## Document passage
• • • • • • •

I try to serve a healthy amount of food, and by that I mean an amount that's satisfying but not 'gonzo'.


----------



## chefross (May 5, 2010)

Perhaps a steak place could offer that "deck of cards" sized portion and see how well it sells.
That Olive Garden "all you can eat Pasta bowl" could be portioned to 2 ounces on the menu.
That Chicken Parmesan portion with the 2 patties, sauce and cheese is enough to feed 4 people.
I could go on, but suffice to say all it would take would be one Chef to start


----------



## pete (Oct 7, 2001)

chefross said:


> Perhaps a steak place could offer that "deck of cards" sized portion and see how well it sells.
> That Olive Garden "all you can eat Pasta bowl" could be portioned to 2 ounces on the menu.
> That Chicken Parmesan portion with the 2 patties, sauce and cheese is enough to feed 4 people.
> I could go on, but suffice to say all it would take would be one Chef to start


Unfortunately, I disagree. It would take a lot of Chefs, or at least, a whole chain, or 2 or 3 to get the movement started. Unfortunately, I believe that the first couple of places to adopt your philosophy would tank very quickly, unless they are serving super high end food. I think that this country has gotten so used to quantity over quality that if they were presented with portions such as you suggest that would be the last time they ate there. Sometimes it seems that the prevailing philosophy is that unless you leave completely stuffed (to the point of feeling sick) or have enough leftovers for, at least, one meal, then the restaurant is ripping you off.


----------



## chefwriter (Oct 31, 2012)

I don't think concern over calories and nutrition limits what we can offer. If anything, it pressures the creative side.

• • • • • • •

A block of data

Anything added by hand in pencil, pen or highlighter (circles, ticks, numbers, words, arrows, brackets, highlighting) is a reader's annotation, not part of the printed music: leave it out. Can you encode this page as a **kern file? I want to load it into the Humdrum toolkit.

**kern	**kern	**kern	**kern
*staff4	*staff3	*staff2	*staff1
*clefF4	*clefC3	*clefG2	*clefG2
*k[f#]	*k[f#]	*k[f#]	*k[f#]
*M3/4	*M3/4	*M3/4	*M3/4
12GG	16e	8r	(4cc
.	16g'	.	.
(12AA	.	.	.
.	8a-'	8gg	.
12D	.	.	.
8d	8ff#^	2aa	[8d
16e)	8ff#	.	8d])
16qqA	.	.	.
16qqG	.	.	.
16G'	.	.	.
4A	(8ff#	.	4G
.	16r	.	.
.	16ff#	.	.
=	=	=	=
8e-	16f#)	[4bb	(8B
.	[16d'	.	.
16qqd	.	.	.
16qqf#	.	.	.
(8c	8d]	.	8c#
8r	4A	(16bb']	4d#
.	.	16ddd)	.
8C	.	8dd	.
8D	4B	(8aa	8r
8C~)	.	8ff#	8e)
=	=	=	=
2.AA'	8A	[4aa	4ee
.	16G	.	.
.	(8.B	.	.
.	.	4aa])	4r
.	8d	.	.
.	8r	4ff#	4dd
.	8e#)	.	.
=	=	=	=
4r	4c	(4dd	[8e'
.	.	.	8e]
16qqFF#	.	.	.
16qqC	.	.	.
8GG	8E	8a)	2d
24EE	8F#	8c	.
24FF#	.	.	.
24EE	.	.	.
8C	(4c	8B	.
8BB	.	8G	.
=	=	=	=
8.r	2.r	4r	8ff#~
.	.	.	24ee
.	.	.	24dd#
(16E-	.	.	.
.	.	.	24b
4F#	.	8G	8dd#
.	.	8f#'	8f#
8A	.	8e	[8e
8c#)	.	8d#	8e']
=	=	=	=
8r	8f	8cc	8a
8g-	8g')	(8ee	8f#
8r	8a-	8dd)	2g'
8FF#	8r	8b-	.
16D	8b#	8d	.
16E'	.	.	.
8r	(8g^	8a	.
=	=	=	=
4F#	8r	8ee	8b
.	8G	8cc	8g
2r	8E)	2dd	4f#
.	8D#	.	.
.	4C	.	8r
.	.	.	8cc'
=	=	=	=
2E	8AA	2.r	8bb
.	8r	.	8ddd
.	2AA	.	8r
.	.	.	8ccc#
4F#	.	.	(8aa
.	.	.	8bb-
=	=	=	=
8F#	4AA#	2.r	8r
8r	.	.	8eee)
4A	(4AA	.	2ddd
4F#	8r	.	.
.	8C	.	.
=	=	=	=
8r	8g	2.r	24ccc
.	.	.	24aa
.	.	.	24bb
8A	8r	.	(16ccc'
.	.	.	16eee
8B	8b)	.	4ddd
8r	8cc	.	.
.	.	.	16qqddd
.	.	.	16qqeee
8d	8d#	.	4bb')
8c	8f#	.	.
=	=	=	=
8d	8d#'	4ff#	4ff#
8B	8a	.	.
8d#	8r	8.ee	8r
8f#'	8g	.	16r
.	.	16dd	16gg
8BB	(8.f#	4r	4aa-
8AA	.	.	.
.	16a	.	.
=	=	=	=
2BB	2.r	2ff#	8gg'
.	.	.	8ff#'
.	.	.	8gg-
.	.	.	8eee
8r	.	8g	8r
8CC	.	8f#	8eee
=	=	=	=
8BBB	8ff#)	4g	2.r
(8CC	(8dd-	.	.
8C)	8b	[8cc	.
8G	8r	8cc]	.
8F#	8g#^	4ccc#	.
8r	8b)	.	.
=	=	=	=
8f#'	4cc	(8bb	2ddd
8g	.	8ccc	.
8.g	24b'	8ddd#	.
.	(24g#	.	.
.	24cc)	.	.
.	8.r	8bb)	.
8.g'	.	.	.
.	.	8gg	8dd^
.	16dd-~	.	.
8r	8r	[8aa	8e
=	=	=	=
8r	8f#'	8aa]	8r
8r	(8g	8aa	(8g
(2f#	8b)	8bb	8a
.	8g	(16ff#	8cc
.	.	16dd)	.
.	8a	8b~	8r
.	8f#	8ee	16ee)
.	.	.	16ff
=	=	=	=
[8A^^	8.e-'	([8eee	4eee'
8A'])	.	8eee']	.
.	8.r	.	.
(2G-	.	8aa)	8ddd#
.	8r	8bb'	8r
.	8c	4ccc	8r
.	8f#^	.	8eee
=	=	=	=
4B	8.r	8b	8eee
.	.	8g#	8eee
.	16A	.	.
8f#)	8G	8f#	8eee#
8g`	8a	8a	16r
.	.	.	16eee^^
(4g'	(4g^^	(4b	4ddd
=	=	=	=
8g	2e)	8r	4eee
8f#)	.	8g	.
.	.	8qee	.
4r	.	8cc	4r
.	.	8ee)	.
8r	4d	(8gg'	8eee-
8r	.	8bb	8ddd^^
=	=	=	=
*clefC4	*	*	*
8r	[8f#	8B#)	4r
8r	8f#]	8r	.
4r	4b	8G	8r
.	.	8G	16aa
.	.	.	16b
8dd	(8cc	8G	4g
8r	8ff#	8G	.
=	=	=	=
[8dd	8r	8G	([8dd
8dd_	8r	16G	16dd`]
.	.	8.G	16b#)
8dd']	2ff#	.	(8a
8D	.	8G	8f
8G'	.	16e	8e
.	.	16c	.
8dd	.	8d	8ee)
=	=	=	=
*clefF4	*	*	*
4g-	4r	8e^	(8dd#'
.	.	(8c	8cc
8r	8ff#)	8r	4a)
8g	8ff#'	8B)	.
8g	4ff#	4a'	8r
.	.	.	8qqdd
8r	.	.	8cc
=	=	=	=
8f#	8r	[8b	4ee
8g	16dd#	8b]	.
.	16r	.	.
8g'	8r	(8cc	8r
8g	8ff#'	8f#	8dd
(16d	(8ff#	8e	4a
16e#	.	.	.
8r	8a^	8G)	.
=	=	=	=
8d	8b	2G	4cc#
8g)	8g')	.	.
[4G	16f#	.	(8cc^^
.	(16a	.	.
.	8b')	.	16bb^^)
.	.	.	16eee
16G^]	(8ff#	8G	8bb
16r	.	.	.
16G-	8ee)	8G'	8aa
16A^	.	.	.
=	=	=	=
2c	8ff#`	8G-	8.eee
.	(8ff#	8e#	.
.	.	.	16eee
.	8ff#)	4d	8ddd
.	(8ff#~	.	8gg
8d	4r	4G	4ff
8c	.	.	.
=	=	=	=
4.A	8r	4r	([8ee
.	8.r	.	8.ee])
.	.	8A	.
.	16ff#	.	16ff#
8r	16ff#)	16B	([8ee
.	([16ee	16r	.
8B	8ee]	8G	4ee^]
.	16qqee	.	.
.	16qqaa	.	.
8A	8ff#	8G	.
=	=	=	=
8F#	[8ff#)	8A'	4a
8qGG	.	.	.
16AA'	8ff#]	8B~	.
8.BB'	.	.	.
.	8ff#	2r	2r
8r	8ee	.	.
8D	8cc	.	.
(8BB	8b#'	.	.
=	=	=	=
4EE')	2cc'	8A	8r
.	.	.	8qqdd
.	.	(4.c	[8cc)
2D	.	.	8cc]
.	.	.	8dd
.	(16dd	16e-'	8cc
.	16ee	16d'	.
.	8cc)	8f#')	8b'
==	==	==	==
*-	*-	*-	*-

• • • • • • •

## Exercise 1
Which lines in the listing contain the string "kern"? Sift them out and copy each one, treating uppercase and lowercase as different.
## Exercise 2
Can you carry the forum thread on restaurant portion sizes forward from its last sentence?

## Written response 1
Anything added by hand in pencil, pen or highlighter (circles, ticks, numbers, words, arrows, brackets, highlighting) is a reader's annotation, not part of the printed music: leave it out. Can you encode this page as a **kern file? I want to load it into the Humdrum toolkit.
**kern	**kern	**kern	**kern

## Written response 2
While reading this thread, I'm reminded of the long, multi course meals of years past. In the Epicurean by Charles Ranhofer, the menus have six to eight courses. Surely the portions must have been smaller than what we serve now. Of course now we have tasting menus with that many or more courses but with really small portions and very high prices. 
I wonder how you get customers in a mid level restaurant to order more than just an entree if the portions are so big? We also seemed to have moved away from devoting the time to multiple courses. No one seems to order a soup course, a salad course, an appetizer course, then an entree, then a dessert and no restaurant seems to offer that kind of meal experience. All of that would take time to enjoy as well as requiring smaller portions for each course as well as occupying a table for a much longer period of time. 
Now it seems the general expectation on both sides is get in, get stuffed, and get out. 
If a restaurant offered multiple courses, each made of healthier choices and smaller portions, how would you get the general public to order multiple courses so the house makes enough money to allow the table to be occupied longer? Do you do a la carte or prix fixe? Most menus have soup, salads, appetizers, entrees and desserts on their menus but few customers seem to order all of them at any meal. Is cost the deciding factor or is it knowing there will be too much food?


----------



## chefsing (Dec 19, 2015)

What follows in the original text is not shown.